*** Opening MATERIAL PROVIDED ***

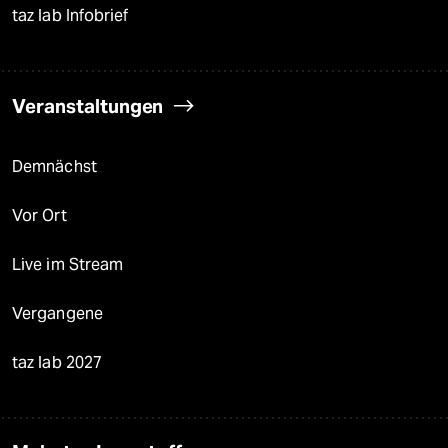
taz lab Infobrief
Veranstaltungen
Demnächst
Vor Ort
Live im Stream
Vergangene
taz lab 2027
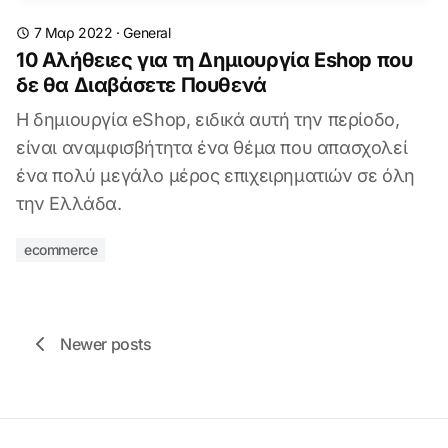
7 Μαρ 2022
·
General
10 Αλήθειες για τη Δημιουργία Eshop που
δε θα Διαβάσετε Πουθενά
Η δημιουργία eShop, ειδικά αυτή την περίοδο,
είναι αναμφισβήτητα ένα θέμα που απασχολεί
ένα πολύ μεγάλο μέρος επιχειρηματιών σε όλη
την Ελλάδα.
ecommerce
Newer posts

*** Closing MATERIAL PROVIDED ***
*** Opening MATERIAL PROVIDED ***

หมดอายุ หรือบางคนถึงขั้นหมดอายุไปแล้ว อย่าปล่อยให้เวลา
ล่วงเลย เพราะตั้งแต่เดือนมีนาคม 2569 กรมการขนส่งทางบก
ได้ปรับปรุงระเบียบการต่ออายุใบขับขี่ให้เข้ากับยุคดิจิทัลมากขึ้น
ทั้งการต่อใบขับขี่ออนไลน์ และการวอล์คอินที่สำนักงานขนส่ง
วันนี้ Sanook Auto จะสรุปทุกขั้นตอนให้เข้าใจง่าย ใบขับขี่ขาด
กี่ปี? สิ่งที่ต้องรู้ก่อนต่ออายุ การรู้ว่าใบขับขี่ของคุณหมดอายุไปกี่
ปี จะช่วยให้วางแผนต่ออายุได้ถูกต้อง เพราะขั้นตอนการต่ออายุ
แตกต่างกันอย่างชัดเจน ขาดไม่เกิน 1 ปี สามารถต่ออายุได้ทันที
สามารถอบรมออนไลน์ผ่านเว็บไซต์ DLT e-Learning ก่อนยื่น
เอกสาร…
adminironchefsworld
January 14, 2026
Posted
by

*** Closing MATERIAL PROVIDED ***

Copy the stretch of the records above that runs from the line with "ทั้งการต่อใบขั" through the line with "แตกต่างกันอย่างชัดเจน ขาดไม่เกิน 1". Both end lines belong in the copy, and nothing else does.

ทั้งการต่อใบขับขี่ออนไลน์ และการวอล์คอินที่สำนักงานขนส่ง
วันนี้ Sanook Auto จะสรุปทุกขั้นตอนให้เข้าใจง่าย ใบขับขี่ขาด
กี่ปี? สิ่งที่ต้องรู้ก่อนต่ออายุ การรู้ว่าใบขับขี่ของคุณหมดอายุไปกี่
ปี จะช่วยให้วางแผนต่ออายุได้ถูกต้อง เพราะขั้นตอนการต่ออายุ
แตกต่างกันอย่างชัดเจน ขาดไม่เกิน 1 ปี สามารถต่ออายุได้ทันที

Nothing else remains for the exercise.